TASK TO COMPLETE
If a record contains a picture, skip the picture and transcribe the rest exactly.

INPUT DATA

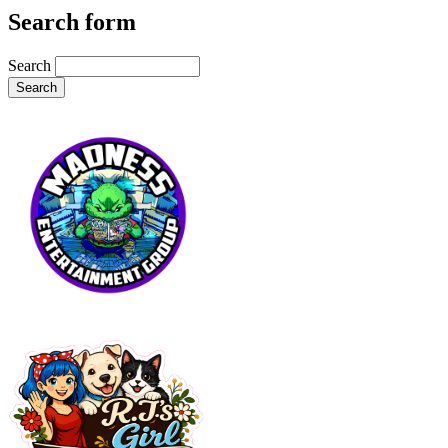
Search form
Search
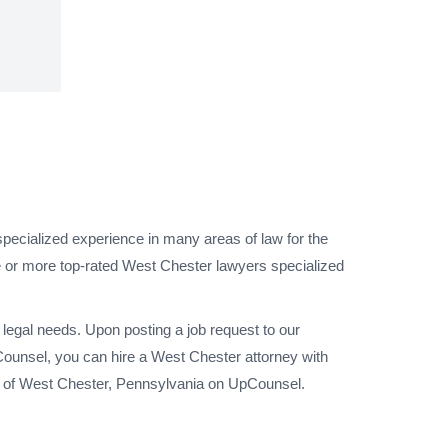
pecialized experience in many areas of law for the
e or more top-rated West Chester lawyers specialized
legal needs. Upon posting a job request to our
ounsel, you can hire a West Chester attorney with
ty of West Chester, Pennsylvania on UpCounsel.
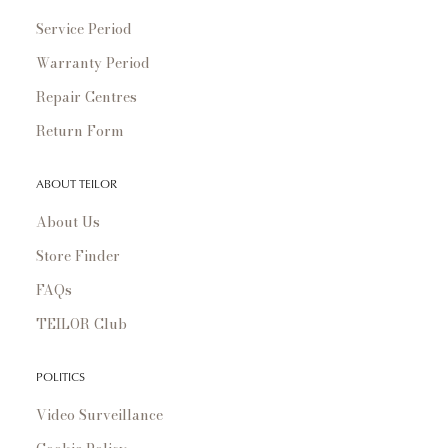
Service Period
Warranty Period
Repair Centres
Return Form
ABOUT TEILOR
About Us
Store Finder
FAQs
TEILOR Club
POLITICS
Video Surveillance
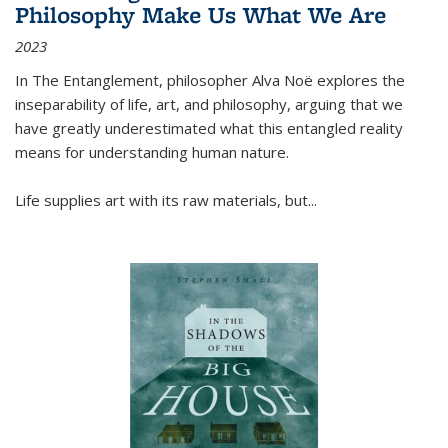
Philosophy Make Us What We Are
2023
In
The Entanglement
, philosopher Alva Noë explores the
inseparability of life, art, and philosophy, arguing that we
have greatly underestimated what this entangled reality
means for understanding human nature.
Life supplies art with its raw materials, but
...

RESPONSE FOR THIS EXERCISE
Search form
Search
pecialized experience in many areas of law for the
e or more top-rated West Chester lawyers specialized
legal needs. Upon posting a job request to our
ounsel, you can hire a West Chester attorney with
ty of West Chester, Pennsylvania on UpCounsel.
Service Period
Warranty Period
Repair Centres
Return Form
ABOUT TEILOR
About Us
Store Finder
FAQs
TEILOR Club
POLITICS
Video Surveillance
Philosophy Make Us What We Are
2023
In
The Entanglement
, philosopher Alva Noë explores the
inseparability of life, art, and philosophy, arguing that we
have greatly underestimated what this entangled reality
means for understanding human nature.
Life supplies art with its raw materials, but
...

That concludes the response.